Les dossiers de construction, qui accompagnent la voiture, font état des nombreuses caractéristiques spécialement demandées par Mme Tarafa, notamment des phares de conduite à grande vitesse, des klaxons pneumatiques, un porte-roue de secours unique, des vitres avant pivotantes à ventilateur, des conduits de ventilation supplémentaires et des « pare-pluie », des lampes de lecture intérieures, une horloge à remontoir de huit jours, un altimètre et une radio. L’intérieur était pratiquement une étude sur quatre roues, avec des armoires avant verrouillables, des cendriers pour les quatre passagers, des pochettes pour cartes et des rideaux de fenêtre, tandis que la carrosserie était à l’origine finie, de manière assez appropriée, en « brun très très foncé et riche… ». Un brun havane, pourrait-on dire.
La voiture achevée a été expédiée non pas par cargo, mais par Silver City Airways, une compagnie aérienne britannique privée et indépendante spécialisée dans le transport de véhicules de luxe, depuis l’Angleterre jusqu’à New York City, où sa nouvelle propriétaire en a pris livraison et l’a possédée jusqu’en mai 1976, date à laquelle elle a été vendue à Fred Sutherland de Los Angeles, affichant 65 000 km au compteur, soit 40 389 miles, et toujours dans sa livrée d’origine.
Le Dr Patrick Mauer, également de Los Angeles, a racheté la voiture à M. Sutherland. Pendant que le Dr Mauer en était propriétaire, la voiture a fait l’objet d’un article dans le magazine Connoisseur en 1988. Il l’a mise en vente en 1990, et elle a été achetée par le spécialiste de Bentley, Richard Gorman, de Vantage Motorworks, à Miami. M. Gorman a utilisé la voiture personnellement pendant environ six ans, jusqu’à ce qu’il la vende à Craig Zinn, de Hollywood, en Floride.
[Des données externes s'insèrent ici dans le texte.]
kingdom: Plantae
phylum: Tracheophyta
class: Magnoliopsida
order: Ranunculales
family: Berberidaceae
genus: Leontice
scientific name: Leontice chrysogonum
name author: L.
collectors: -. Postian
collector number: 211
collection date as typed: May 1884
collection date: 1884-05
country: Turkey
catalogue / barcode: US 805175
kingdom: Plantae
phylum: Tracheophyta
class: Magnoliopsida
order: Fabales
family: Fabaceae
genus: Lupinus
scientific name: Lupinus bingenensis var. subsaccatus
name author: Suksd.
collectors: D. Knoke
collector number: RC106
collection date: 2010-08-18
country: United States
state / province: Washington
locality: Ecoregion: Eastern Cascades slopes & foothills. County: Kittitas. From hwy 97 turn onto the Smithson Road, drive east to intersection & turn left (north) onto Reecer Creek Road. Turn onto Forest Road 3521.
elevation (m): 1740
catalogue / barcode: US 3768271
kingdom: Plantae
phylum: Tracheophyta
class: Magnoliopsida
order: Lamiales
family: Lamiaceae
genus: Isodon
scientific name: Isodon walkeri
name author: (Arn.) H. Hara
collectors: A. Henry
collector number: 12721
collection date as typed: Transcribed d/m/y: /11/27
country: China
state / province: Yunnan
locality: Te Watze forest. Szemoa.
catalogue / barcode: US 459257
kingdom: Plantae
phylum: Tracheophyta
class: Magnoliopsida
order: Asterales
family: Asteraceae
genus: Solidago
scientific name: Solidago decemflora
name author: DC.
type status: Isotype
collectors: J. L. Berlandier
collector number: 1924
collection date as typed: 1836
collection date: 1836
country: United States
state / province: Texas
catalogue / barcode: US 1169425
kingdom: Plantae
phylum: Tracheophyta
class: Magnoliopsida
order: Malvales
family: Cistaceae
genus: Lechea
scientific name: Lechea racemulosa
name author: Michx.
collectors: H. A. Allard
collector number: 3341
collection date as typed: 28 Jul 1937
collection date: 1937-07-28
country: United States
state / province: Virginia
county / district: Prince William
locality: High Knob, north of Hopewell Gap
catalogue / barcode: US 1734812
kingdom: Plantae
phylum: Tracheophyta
À cette époque, le compteur affichait 72 272 km ou 44 907 miles.
En 2002, la voiture a été renvoyée à Vantage Motorworks, où elle a été repeinte en laque Mason’s Black, et l’intérieur a été retouché avec le célèbre cuir Connolly de Rolls-Royce, de couleur fauve. Les garnitures intérieures en noyer ronceux, très bien conservées, ont été restaurées selon les normes de concours. Une restauration mécanique appropriée a également été effectuée et, enfin, un rare système de climatisation d’époque a été acquis et installé comme il l’aurait été par Bentley en 1958.
En 2007, la voiture a été achetée par Jean Pierre Slavic qui l’a transportée jusqu’à son domicile au bord du lac Léman, en Suisse. Sur place, la restauration mécanique a été achevée et un ensemble complet de bagages en cuir ajustés a été fabriqué pour s’adapter précisément au coffre de la voiture. La voiture a parcouru environ 2 000 km en Suisse. Un an plus tard, après avoir parcouru 82 780 km, elle a été ajoutée à la splendide collection de son propriétaire actuel.
Cette auto (châssis BC4LDJ) a été adjugée 912 500 $ en août 2018 à Monterey, Californie.